BEGIN

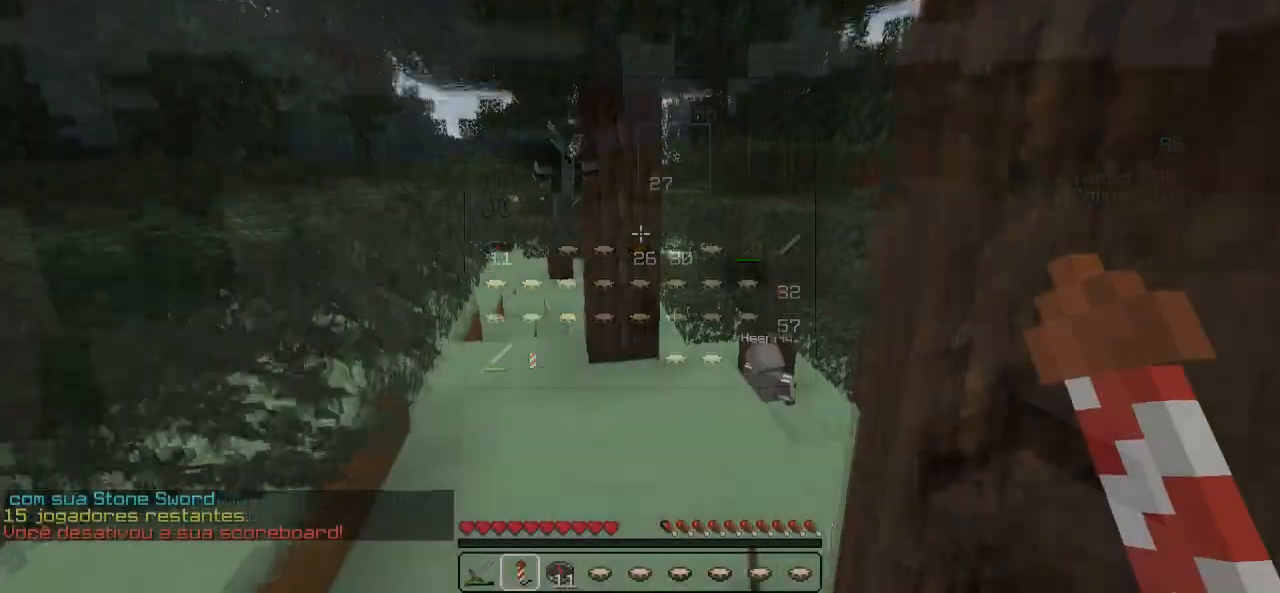
{"keys": ["w"], "events": []}
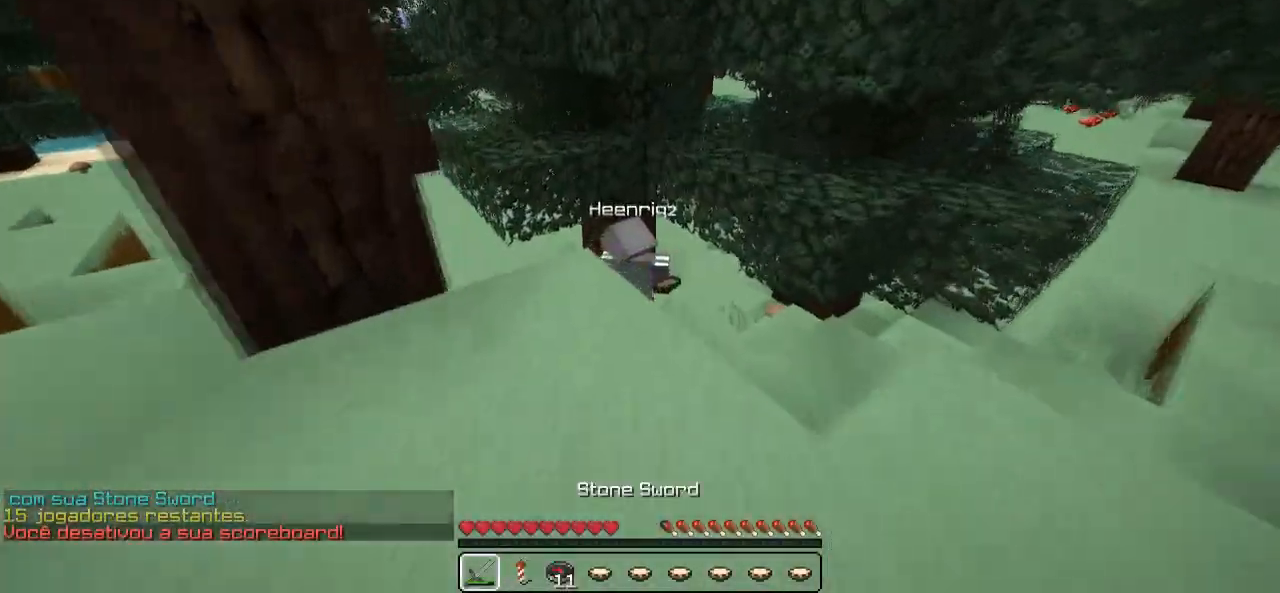
{"keys": ["w"], "events": []}
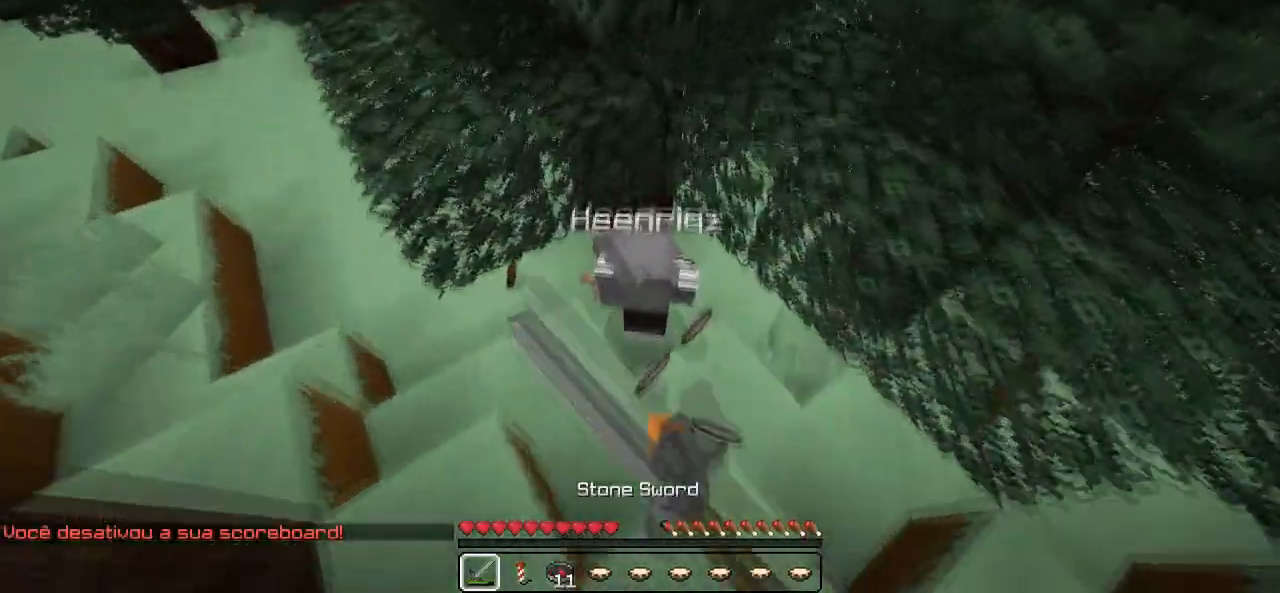
{"keys": [], "events": [[133, "w", "up"]]}
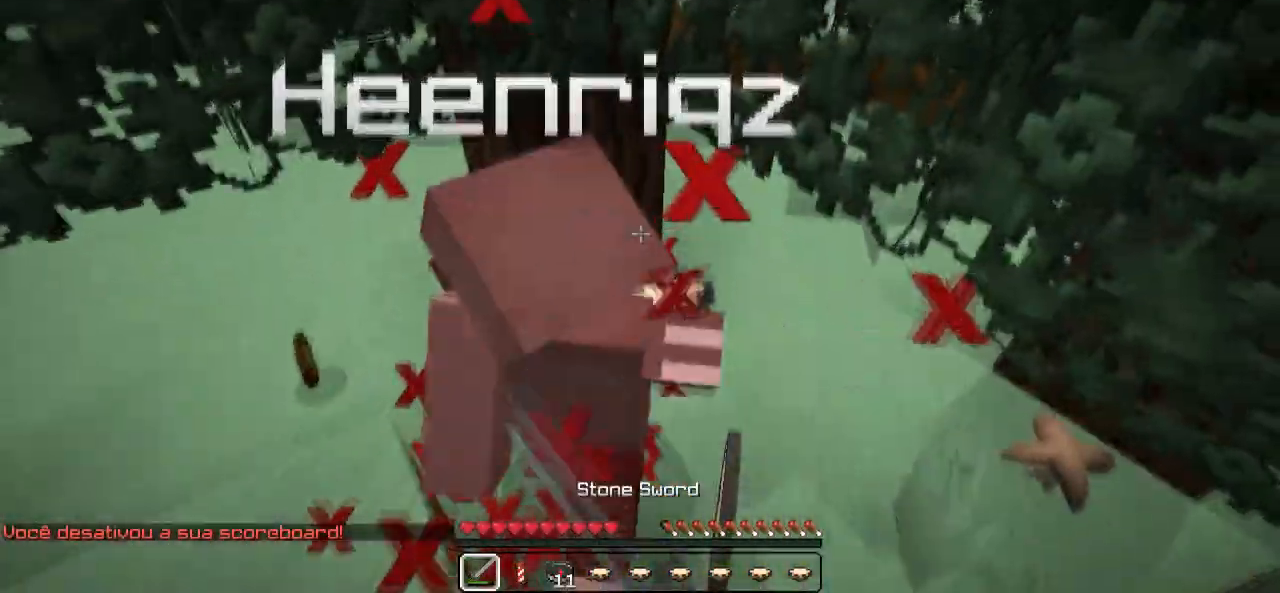
{"keys": [], "events": [[33, "s", "down"], [250, "s", "up"]]}
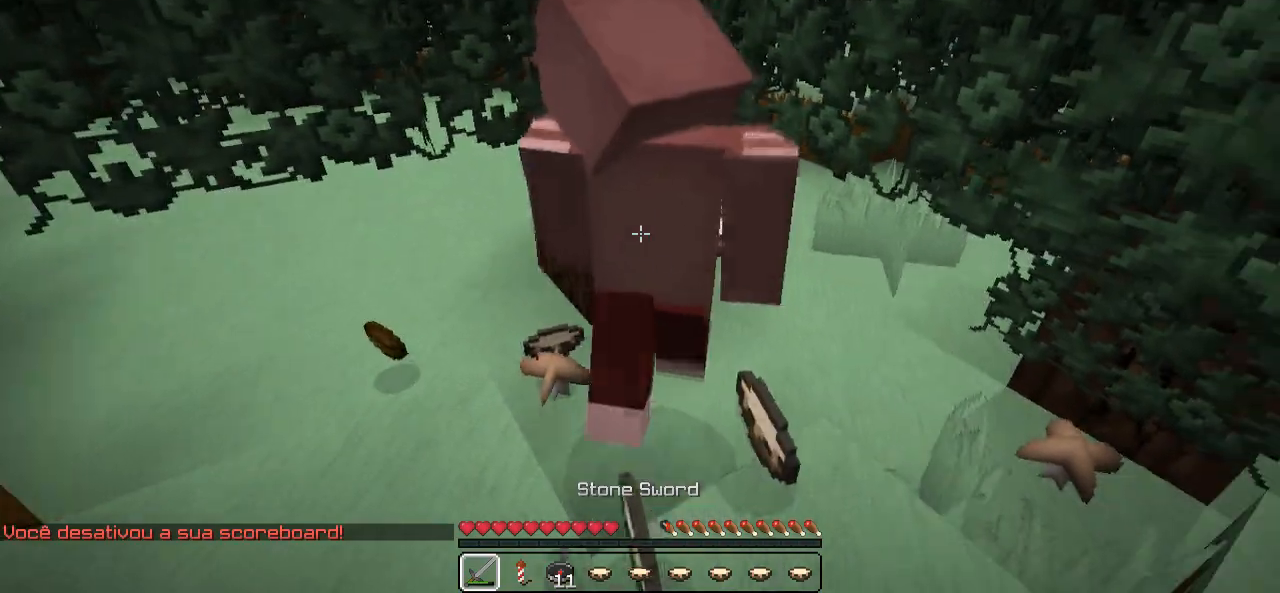
{"keys": [], "events": []}
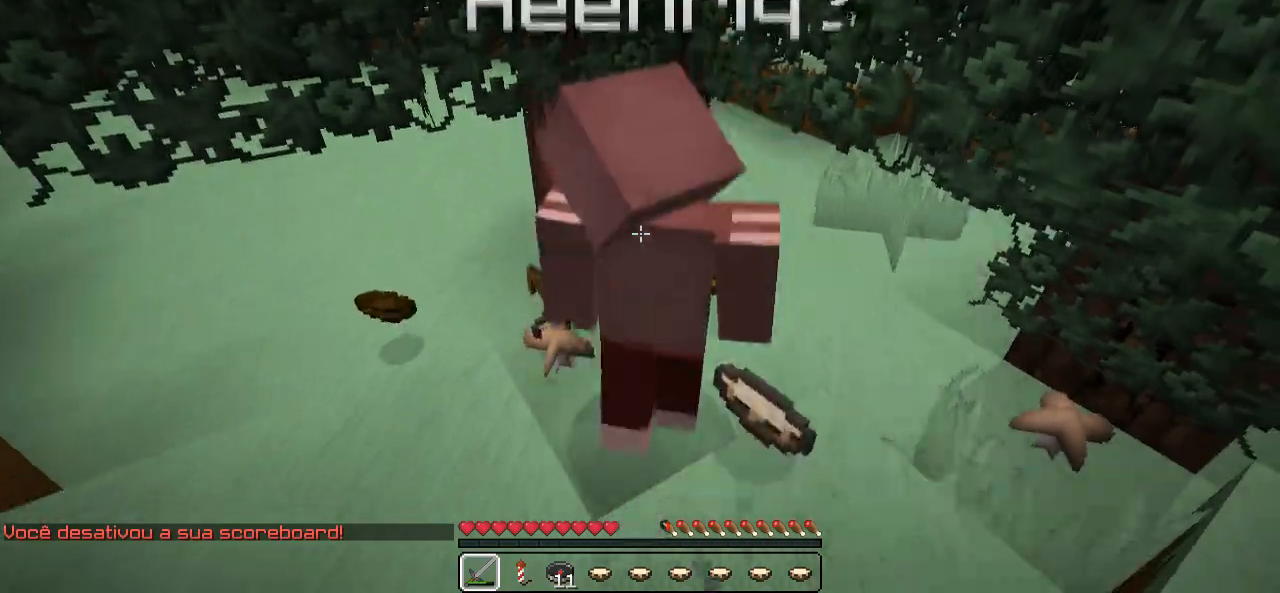
{"keys": [], "events": []}
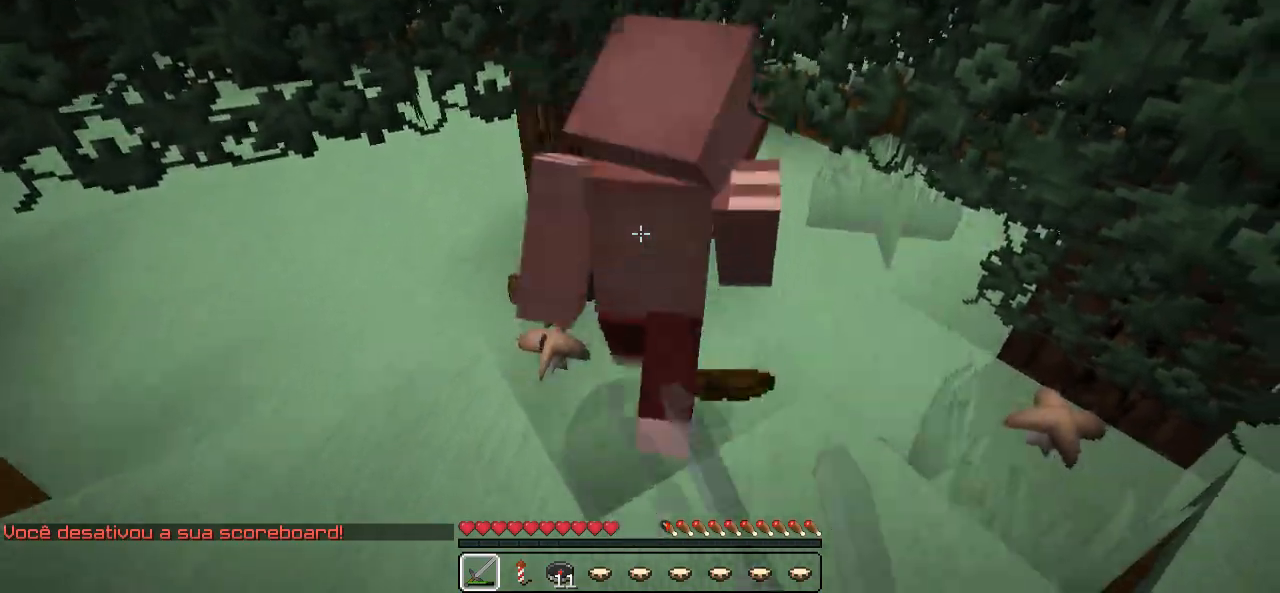
{"keys": ["w"], "events": [[333, "w", "down"]]}
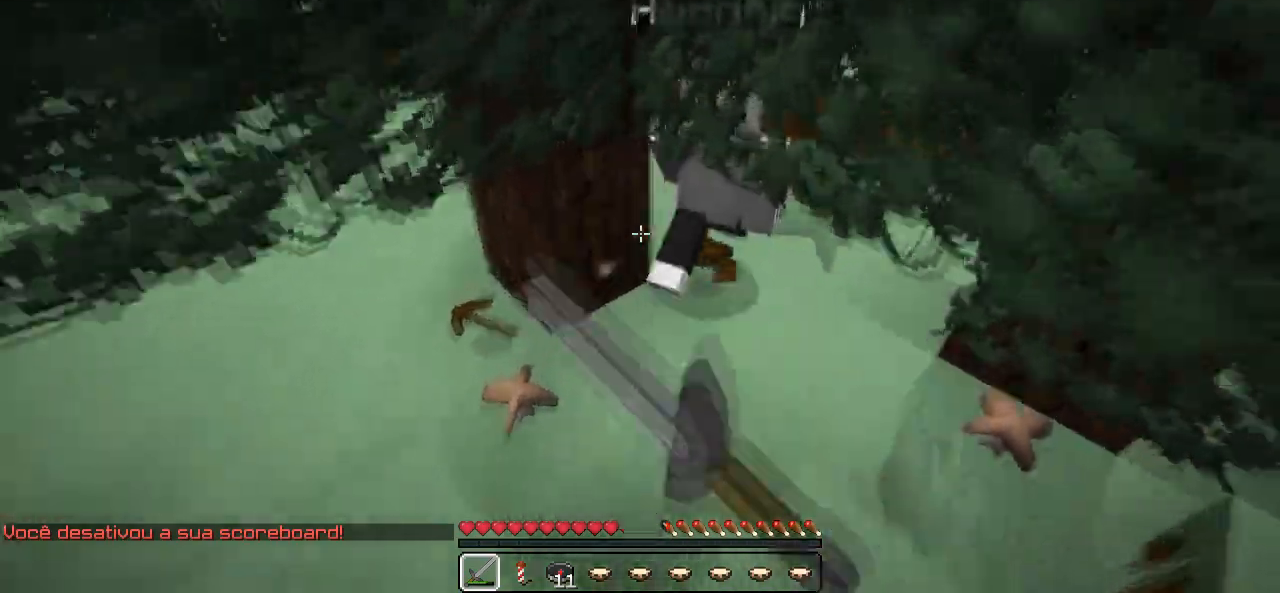
{"keys": ["w"], "events": [[33, "a", "down"], [133, "a", "up"]]}
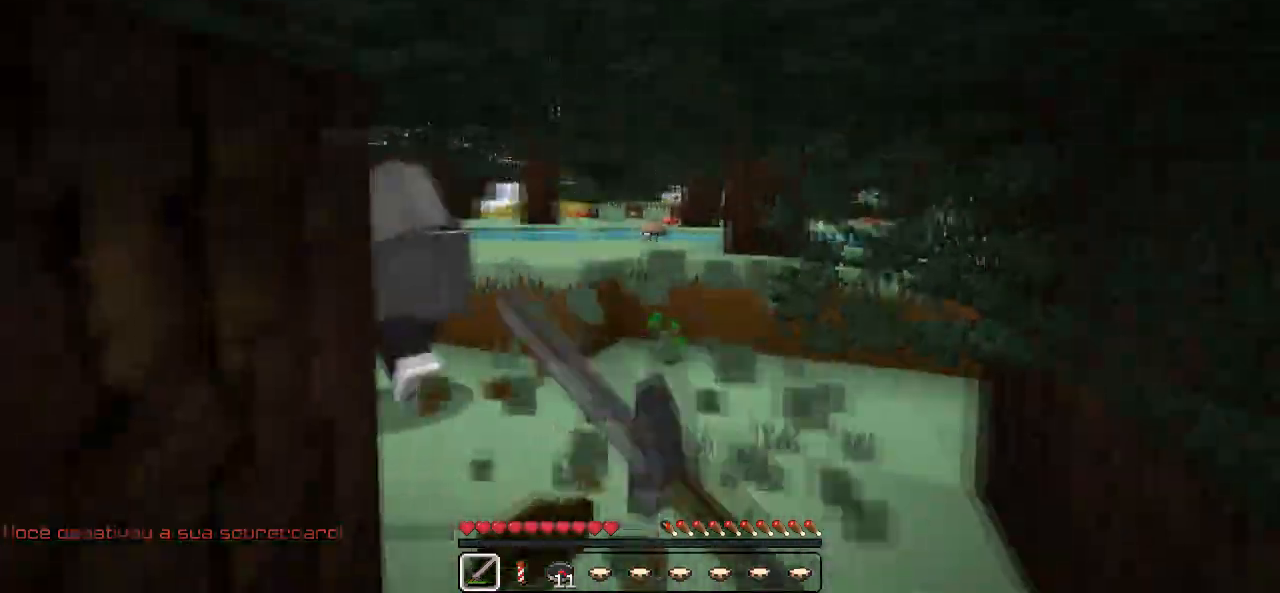
{"keys": ["w"], "events": []}
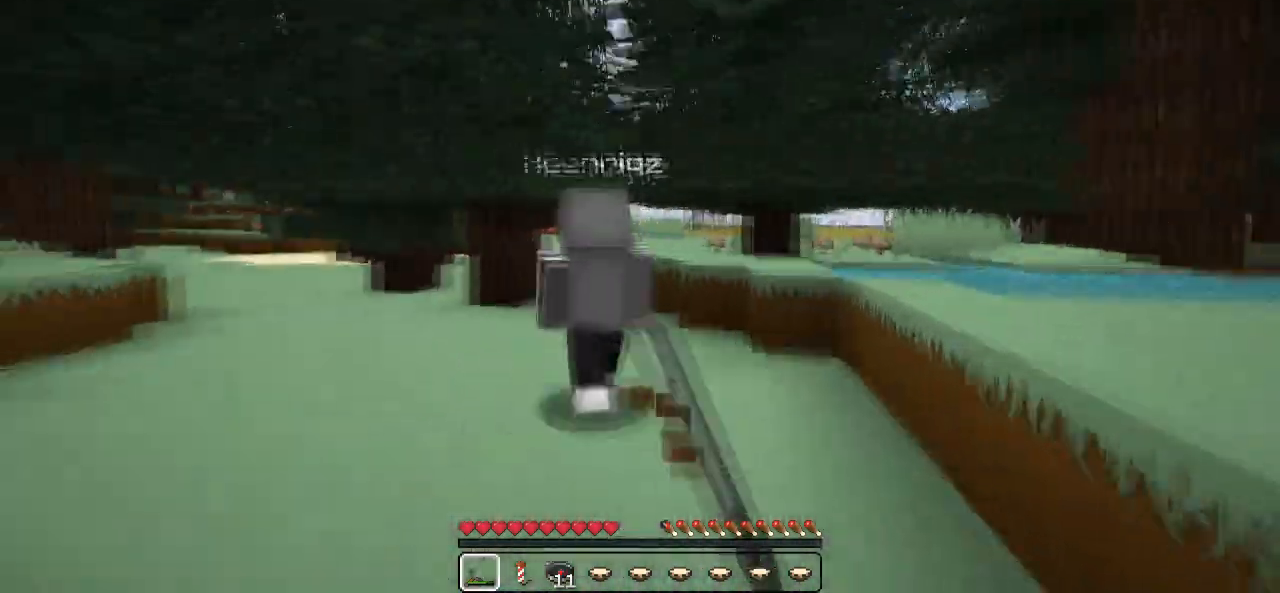
{"keys": ["w"], "events": []}
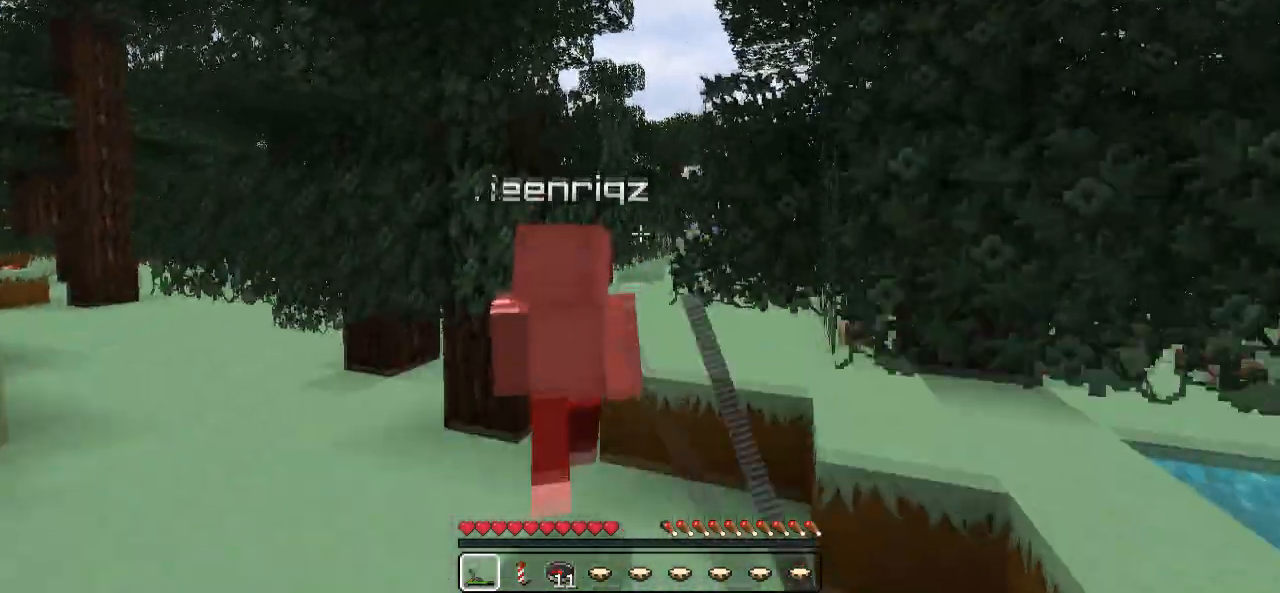
{"keys": ["w"], "events": []}
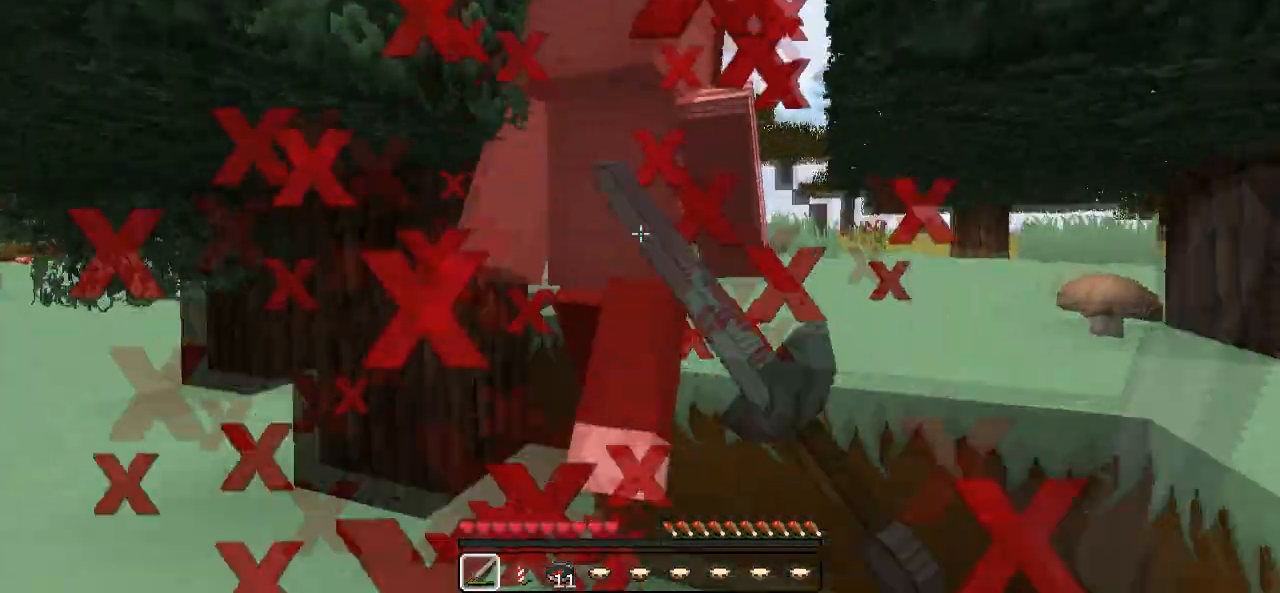
{"keys": ["w"], "events": [[183, "w", "up"], [283, "w", "down"]]}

END

### Task requirements
Retype every entry exactly as written, but omit the pictures.

### Answer space
{"keys": ["w"], "events": []}
{"keys": ["w"], "events": []}
{"keys": [], "events": [[133, "w", "up"]]}
{"keys": [], "events": [[33, "s", "down"], [250, "s", "up"]]}
{"keys": [], "events": []}
{"keys": [], "events": []}
{"keys": ["w"], "events": [[333, "w", "down"]]}
{"keys": ["w"], "events": [[33, "a", "down"], [133, "a", "up"]]}
{"keys": ["w"], "events": []}
{"keys": ["w"], "events": []}
{"keys": ["w"], "events": []}
{"keys": ["w"], "events": [[183, "w", "up"], [283, "w", "down"]]}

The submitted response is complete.